- Dataset content
# # # # # # #
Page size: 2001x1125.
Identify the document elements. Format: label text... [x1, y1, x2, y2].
# # # # # # #
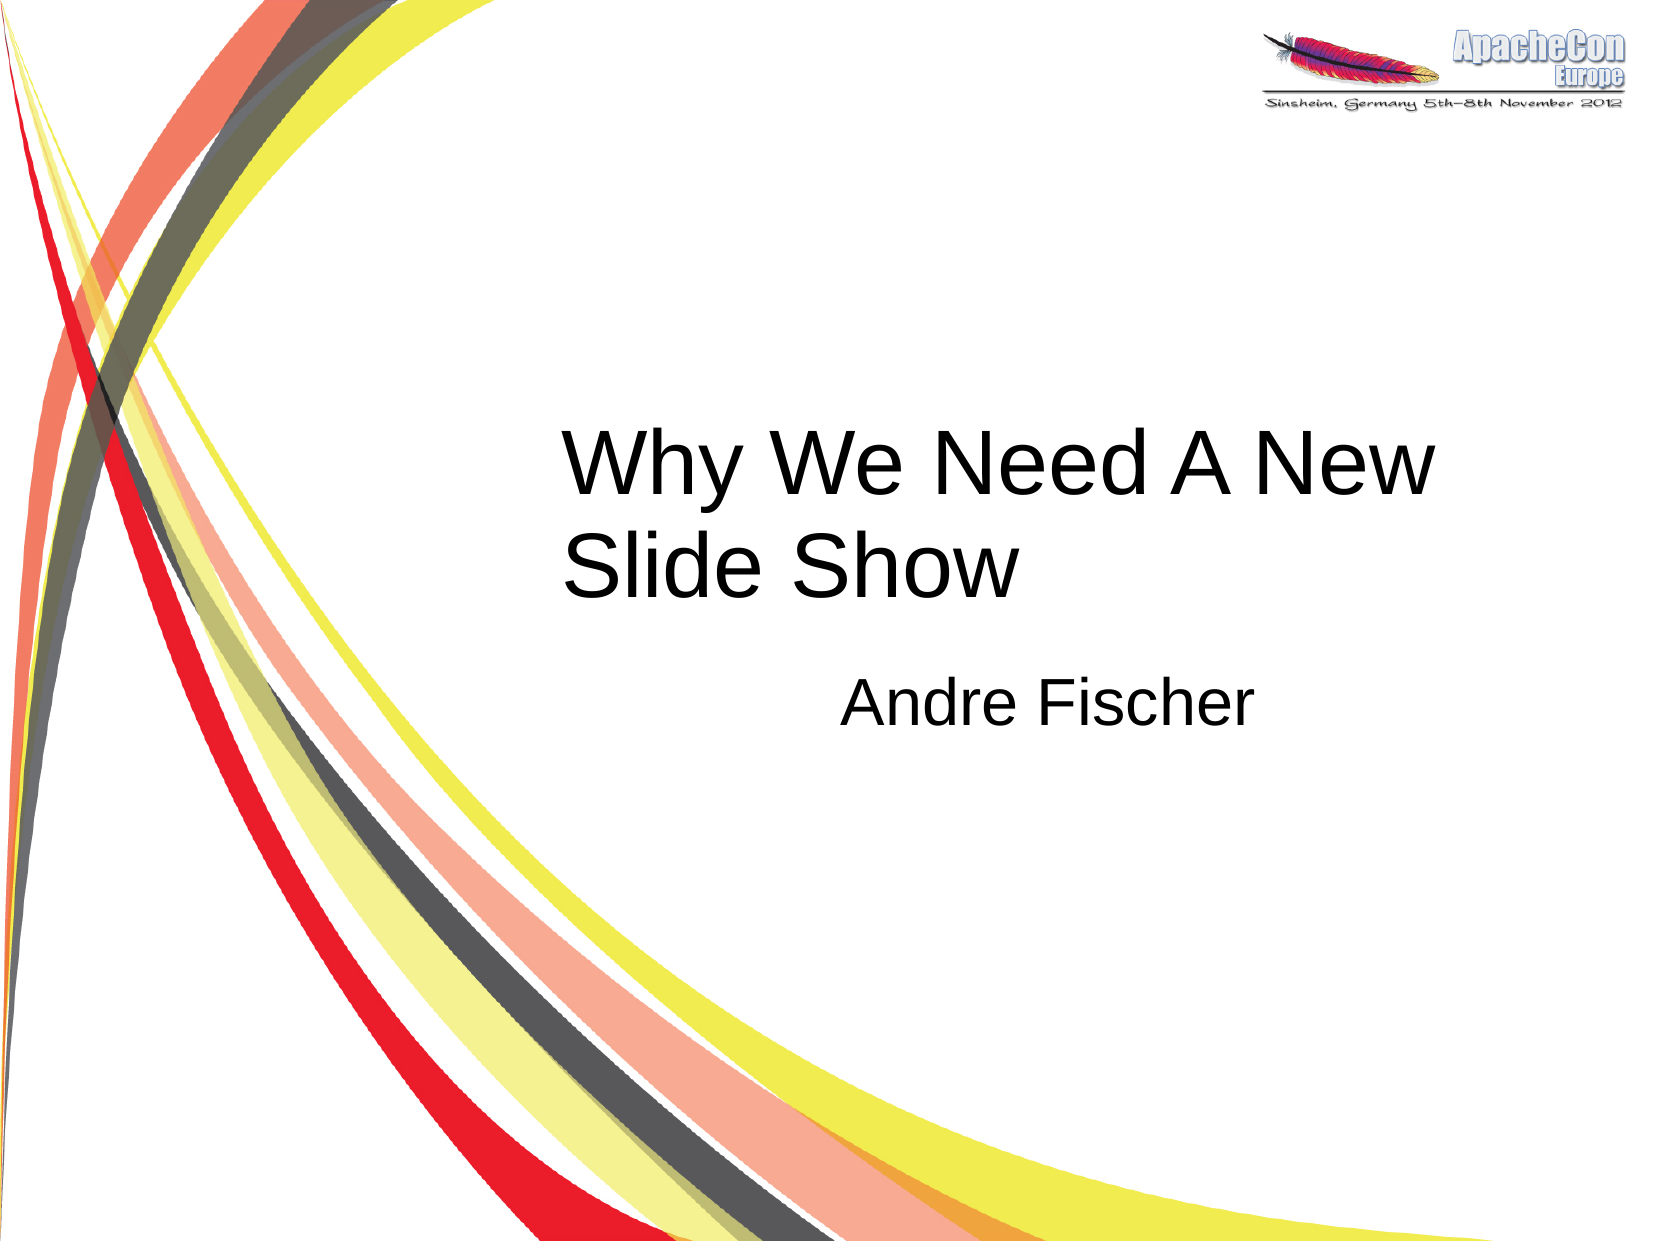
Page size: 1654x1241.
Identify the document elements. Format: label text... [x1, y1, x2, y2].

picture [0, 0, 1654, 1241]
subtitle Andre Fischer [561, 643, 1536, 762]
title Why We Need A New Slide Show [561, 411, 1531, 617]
# # # # # # #
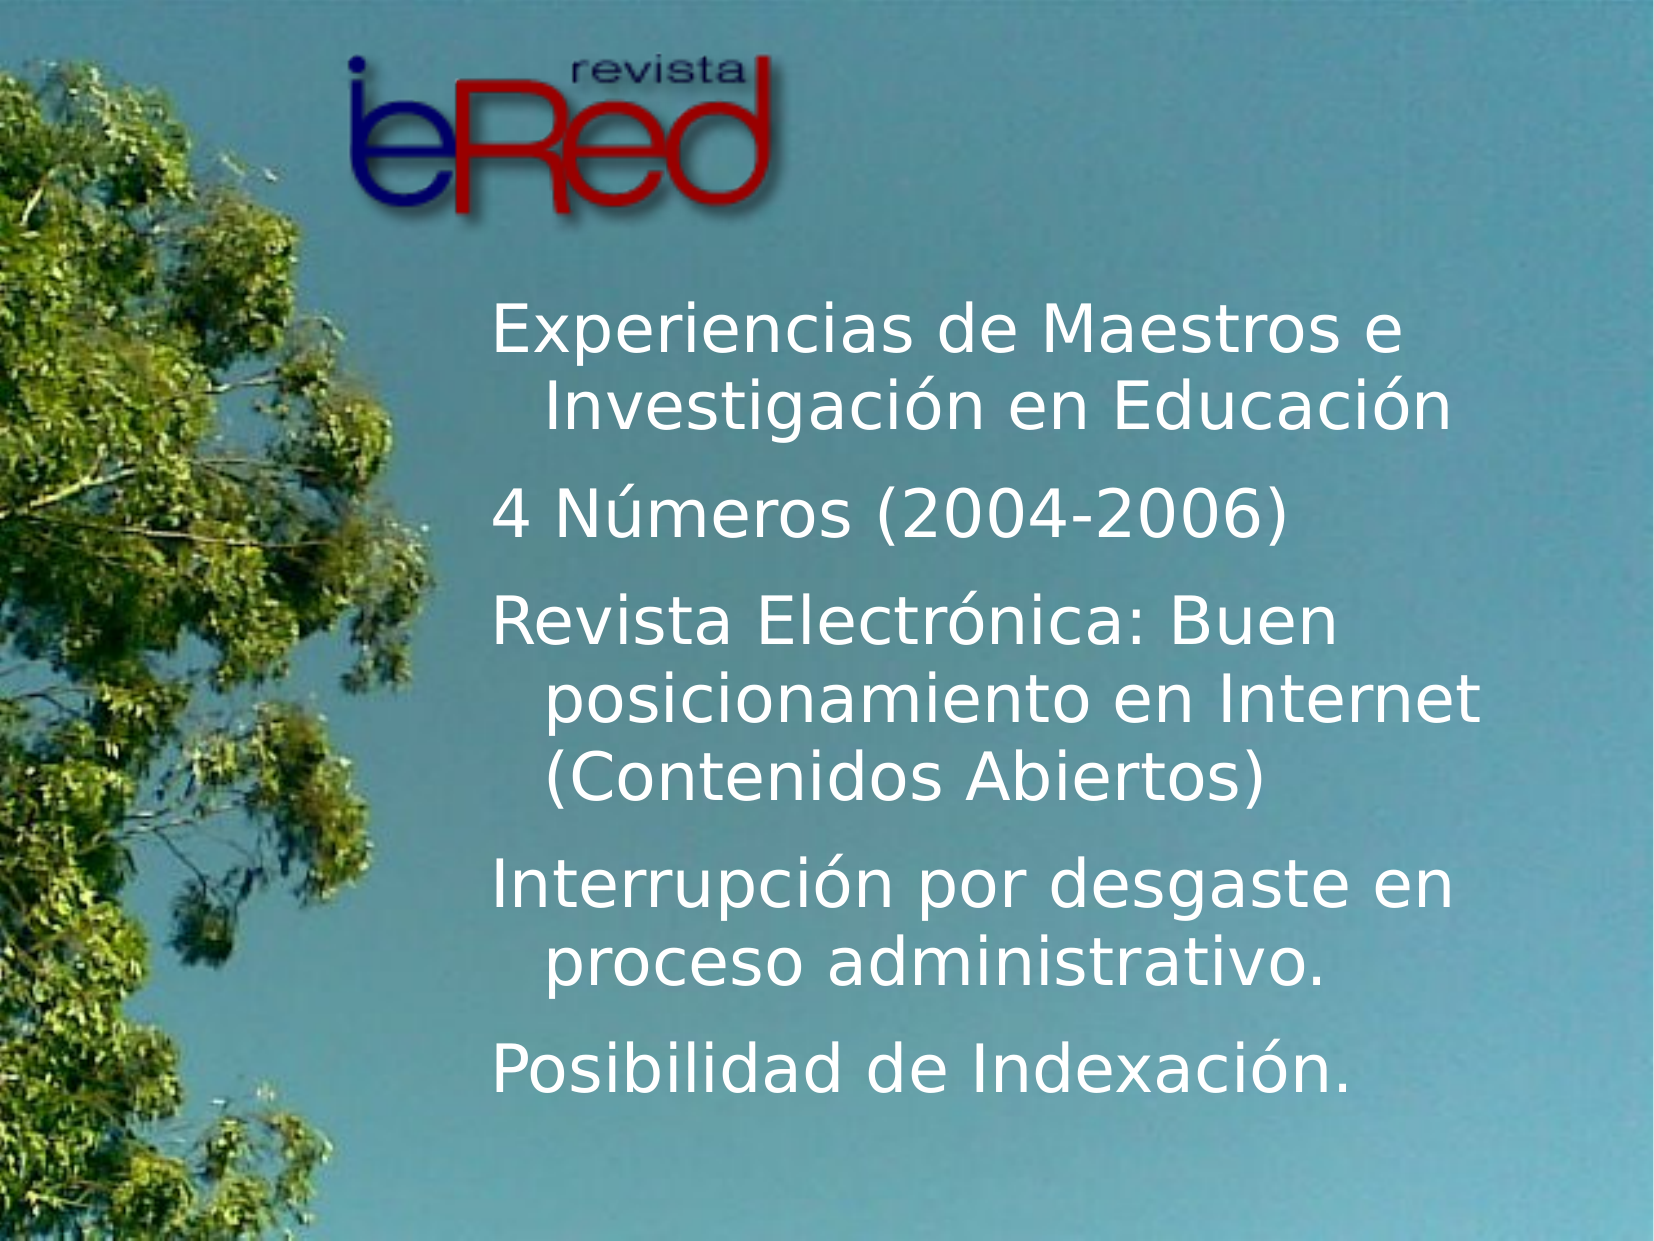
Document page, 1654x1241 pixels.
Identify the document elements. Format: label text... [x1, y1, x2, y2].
# # # # # # #
- Short problem
Please extract every line from the rows above that contains the string "size", treating uppercase and lowercase as different.

- Answer below
Page size: 2001x1125.
Page size: 1654x1241.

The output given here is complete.